J’en accepte mieux les maladresses, les imperfections, les défauts de finition (parfois à contrecœur).
Quelle part occupe la poésie pour toi au quotidien ?
Fort peu de place dans la vie de tous les jours… par exemple quand je passe l’aspirateur ou dans les embouteillages parisiens ;-)
Quoiqu’en sourdine toujours là, présente, cette idée de poésie, plus largement cette idée d’écriture pour sortir du contexte du monde du travail et donner une justification à mon indécrottable manque d’ambition professionnelle.
Une place prépondérante lorsque survient le temps de « raconter » mon quotidien, le quotidien.
À vrai dire, je ne sais trop si j’écris vraiment de la poésie.
C’est davantage le regard des autres sur mes écrits qui détermine en retour s’il s’agit de poésie… ou pas.
À vrai dire, je m’en fous un peu de savoir s’il s’agit de poésie ou pas.
Que t’apporte l’écriture ?
Une parcelle d’équilibre et de sérénité (pendant un temps, plus ou moins court).
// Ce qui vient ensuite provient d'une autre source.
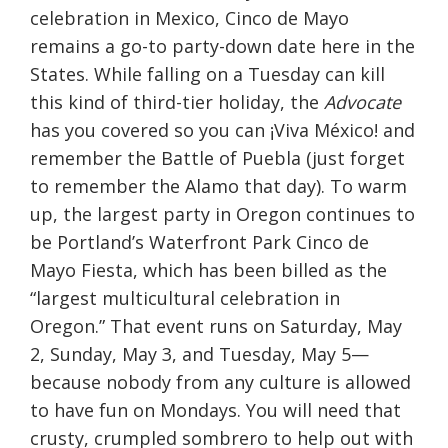
celebration in Mexico, Cinco de Mayo
remains a go-to party-down date here in the
States. While falling on a
Tuesday
can kill
this kind of third-tier holiday, the
Advocate
has you covered so you can ¡Viva México! and
remember the Battle of Puebla (just forget
to remember the Alamo that day). To warm
up, the largest party in Oregon continues to
be Portland’s Waterfront Park Cinco de
Mayo Fiesta, which has been billed as the
“largest multicultural celebration in
Oregon.” That event runs on Saturday, May
2,
Sunday, May 3
, and
Tuesday, May 5
—
because nobody from any culture is allowed
to have fun on Mondays. You will need that
crusty, crumpled sombrero to help out with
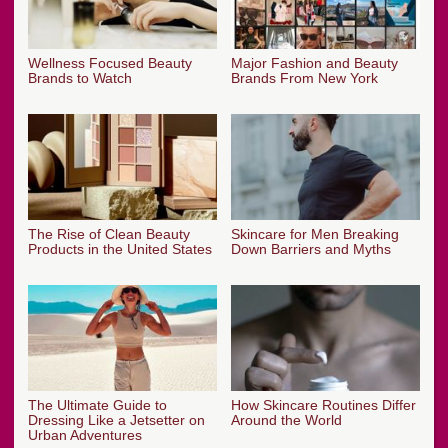
Wellness Focused Beauty
Major Fashion and Beauty
Brands to Watch
Brands From New York
The Rise of Clean Beauty
Skincare for Men Breaking
Products in the United States
Down Barriers and Myths
The Ultimate Guide to
How Skincare Routines Differ
Dressing Like a Jetsetter on
Around the World
Urban Adventures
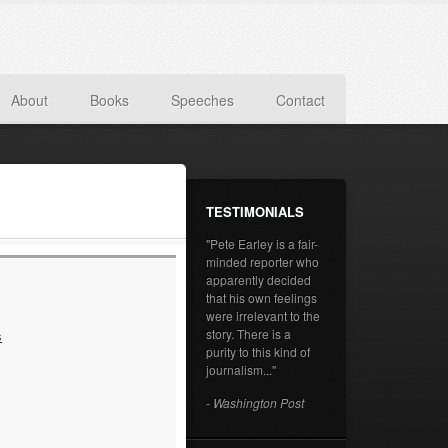
About
Books
Speeches
Contact
TESTIMONIALS
"Pete Earley is a fair-
minded reporter who
apparently decided
that his own feelings
were irrelevant to the
story. There is a
s
purity to this kind of
journalism..."
- Washington Post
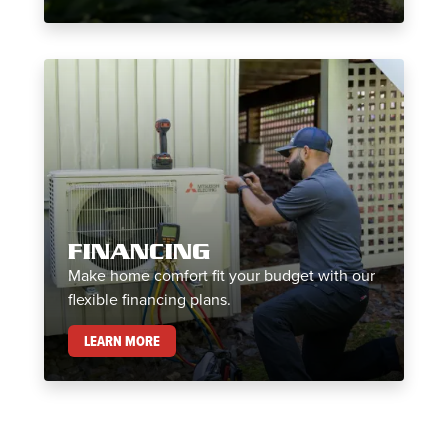
FINANCING
Make home comfort fit your budget with our
flexible financing plans.
FINANCING
LEARN MORE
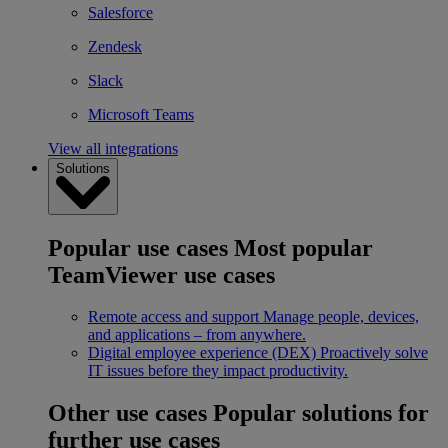
Salesforce
Zendesk
Slack
Microsoft Teams
View all integrations
Solutions
Popular use cases
Most popular
TeamViewer use cases
Remote access and support
Manage people, devices,
and applications – from anywhere.
Digital employee experience (DEX)
Proactively solve
IT issues before they impact productivity.
Other use cases
Popular solutions for
further use cases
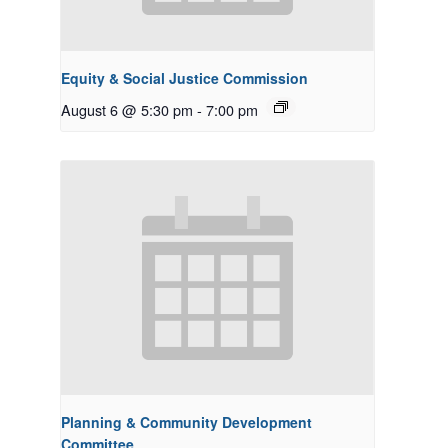
Equity & Social Justice Commission
August 6 @ 5:30 pm
-
7:00 pm
Planning & Community Development
Committee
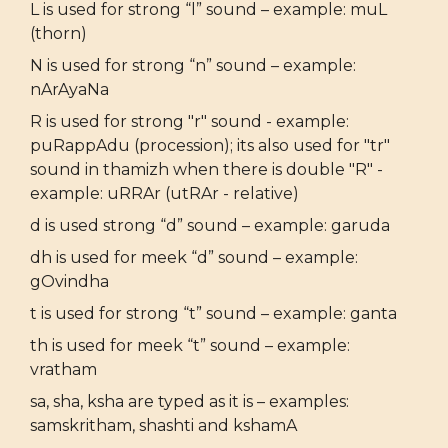
L is used for strong “l” sound – example: muL
(thorn)
N is used for strong “n” sound – example:
nArAyaNa
R is used for strong "r" sound - example:
puRappAdu (procession); its also used for "tr"
sound in thamizh when there is double "R" -
example: uRRAr (utRAr - relative)
d is used strong “d” sound – example: garuda
dh is used for meek “d” sound – example:
gOvindha
t is used for strong “t” sound – example: ganta
th is used for meek “t” sound – example:
vratham
sa, sha, ksha are typed as it is – examples:
samskritham, shashti and kshamA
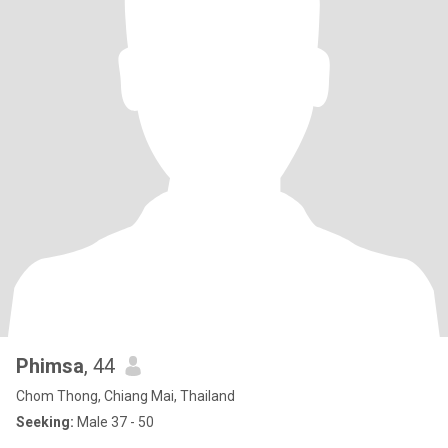
Phimsa
, 44
Chom Thong, Chiang Mai, Thailand
Seeking:
Male 37 - 50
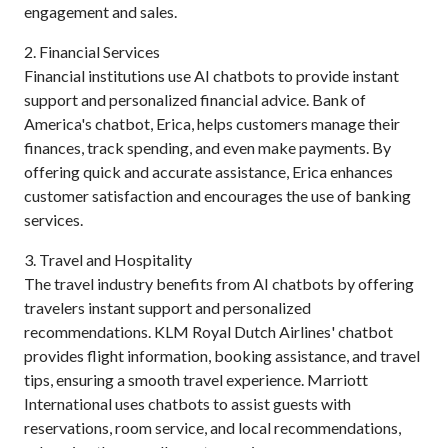
engagement and sales.
2. Financial Services
Financial institutions use AI chatbots to provide instant
support and personalized financial advice. Bank of
America's chatbot, Erica, helps customers manage their
finances, track spending, and even make payments. By
offering quick and accurate assistance, Erica enhances
customer satisfaction and encourages the use of banking
services.
3. Travel and Hospitality
The travel industry benefits from AI chatbots by offering
travelers instant support and personalized
recommendations. KLM Royal Dutch Airlines' chatbot
provides flight information, booking assistance, and travel
tips, ensuring a smooth travel experience. Marriott
International uses chatbots to assist guests with
reservations, room service, and local recommendations,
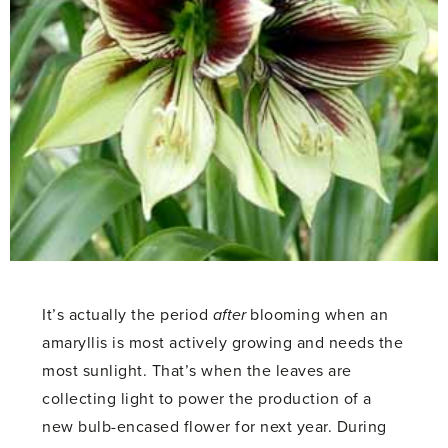
It’s actually the period
after
blooming when an
amaryllis is most actively growing and needs the
most sunlight. That’s when the leaves are
collecting light to power the production of a
new bulb-encased flower for next year. During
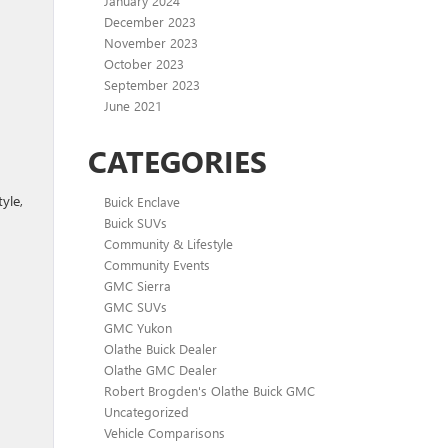
January 2024
December 2023
November 2023
October 2023
September 2023
June 2021
CATEGORIES
yle,
Buick Enclave
Buick SUVs
Community & Lifestyle
Community Events
GMC Sierra
GMC SUVs
GMC Yukon
Olathe Buick Dealer
Olathe GMC Dealer
Robert Brogden's Olathe Buick GMC
Uncategorized
Vehicle Comparisons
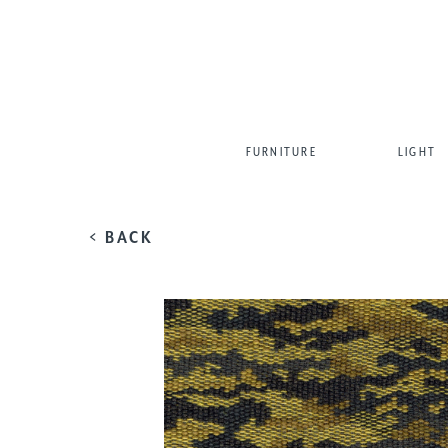
FURNITURE
LIGHT
< BACK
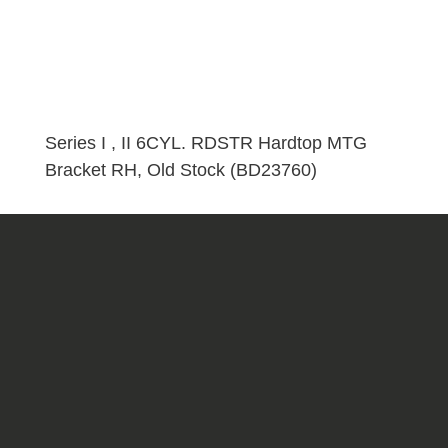
I
,
II
6CYL.
RDSTR
Hardtop
Series I , II 6CYL. RDSTR Hardtop MTG
MTG
Bracket RH, Old Stock (BD23760)
Bracket
RH,
Old
Stock
(BD23760)
quantity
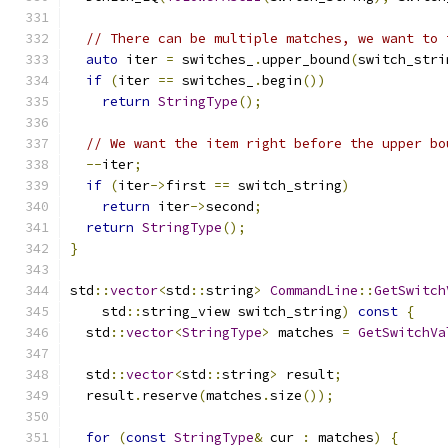
// There can be multiple matches, we want to 
auto
 iter 
=
 switches_
.
upper_bound
(
switch_stri
if
(
iter 
==
 switches_
.
begin
())
return
StringType
();
// We want the item right before the upper bo
--
iter
;
if
(
iter
->
first 
==
 switch_string
)
return
 iter
->
second
;
return
StringType
();
}
std
::
vector
<
std
::
string
>
CommandLine
::
GetSwitch
    std
::
string_view switch_string
)
const
{
  std
::
vector
<
StringType
>
 matches 
=
GetSwitchVa
  std
::
vector
<
std
::
string
>
 result
;
  result
.
reserve
(
matches
.
size
());
for
(
const
StringType
&
 cur 
:
 matches
)
{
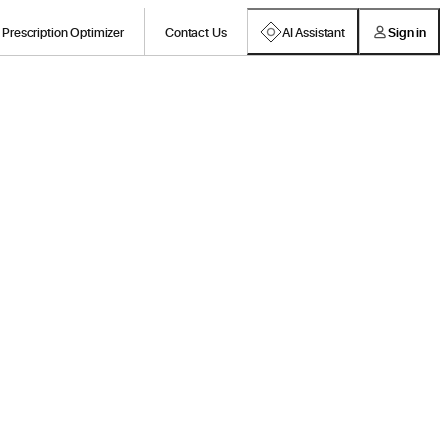
Prescription Optimizer
Contact Us
AI Assistant
Sign in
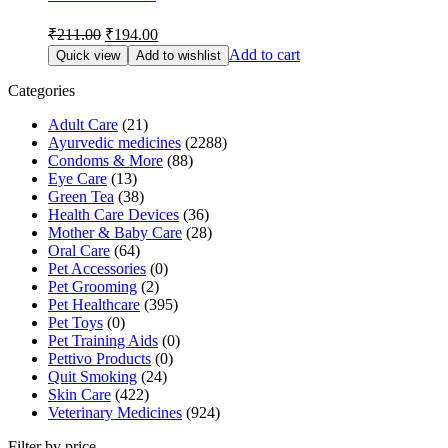
Original
Current
₹
211.00
₹
194.00
price
price
Add to cart
Quick view
Add to wishlist
was:
is:
₹211.00.
₹194.00.
Categories
Adult Care
(21)
Ayurvedic medicines
(2288)
Condoms & More
(88)
Eye Care
(13)
Green Tea
(38)
Health Care Devices
(36)
Mother & Baby Care
(28)
Oral Care
(64)
Pet Accessories
(0)
Pet Grooming
(2)
Pet Healthcare
(395)
Pet Toys
(0)
Pet Training Aids
(0)
Pettivo Products
(0)
Quit Smoking
(24)
Skin Care
(422)
Veterinary Medicines
(924)
Filter by price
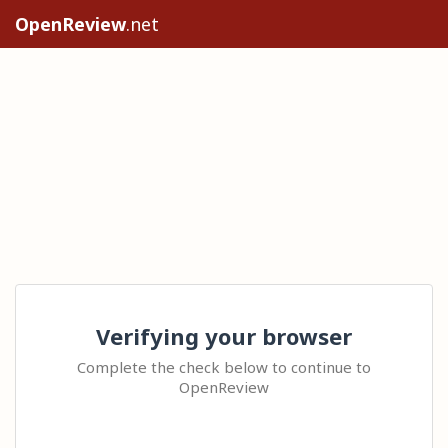
OpenReview
.net
Verifying your browser
Complete the check below to continue to
OpenReview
Un soupçon de reconnaissance (toujours le regard des autres pour affirmer ma propre existence et les doutes sempiternels sur ce que je suis capable ou pas de faire).
Un sentiment de puissance (non, là, je plaisante).
Quel auteur est fondateur pour toi ?
Pas un auteur mais deux livres ont été déterminants (en matière de poésie) : « Journal japonais » (version bilingue) de Brautigan et « Jouer du piano ivre… » de Bukowski.
Lus il y a une vingtaine d’années.
Autant je lis encore Brautigan avec énormément de plaisir, autant j’ai plus de mal avec Hank aujourd’hui.
Pas un auteur mais également internet comme élément accélérateur de ma propre écriture (via des rencontres virtuelles, des échanges…).
Quelle est ou quelle serait ta bibliothèque idéale ?
J’essaie déjà de la rendre idéale en ne conservant que les ouvrages qui me plaisent, m’ont plu…ou me plairont.
Qu’il s’agisse de romans, de nouvelles, de poésie, de témoignages, d’aphorismes, de pensées, de foot, de cinéma, d’histoire etc.
Un mélange d’auteurs connus, reconnus, méconnus, inconnus, de styles proches, moins proches, actuels, vivants & morts.
Il y a beaucoup de « feeling » là-dedans. Pas vraiment de rationalité.
Quels sont les trois mots que tu associerais le plus volontiers à celui de « poésie » ?
Narrative, vivante, sincère. Trilogie que j’essaie d’appliquer au mieux à ce que je fais.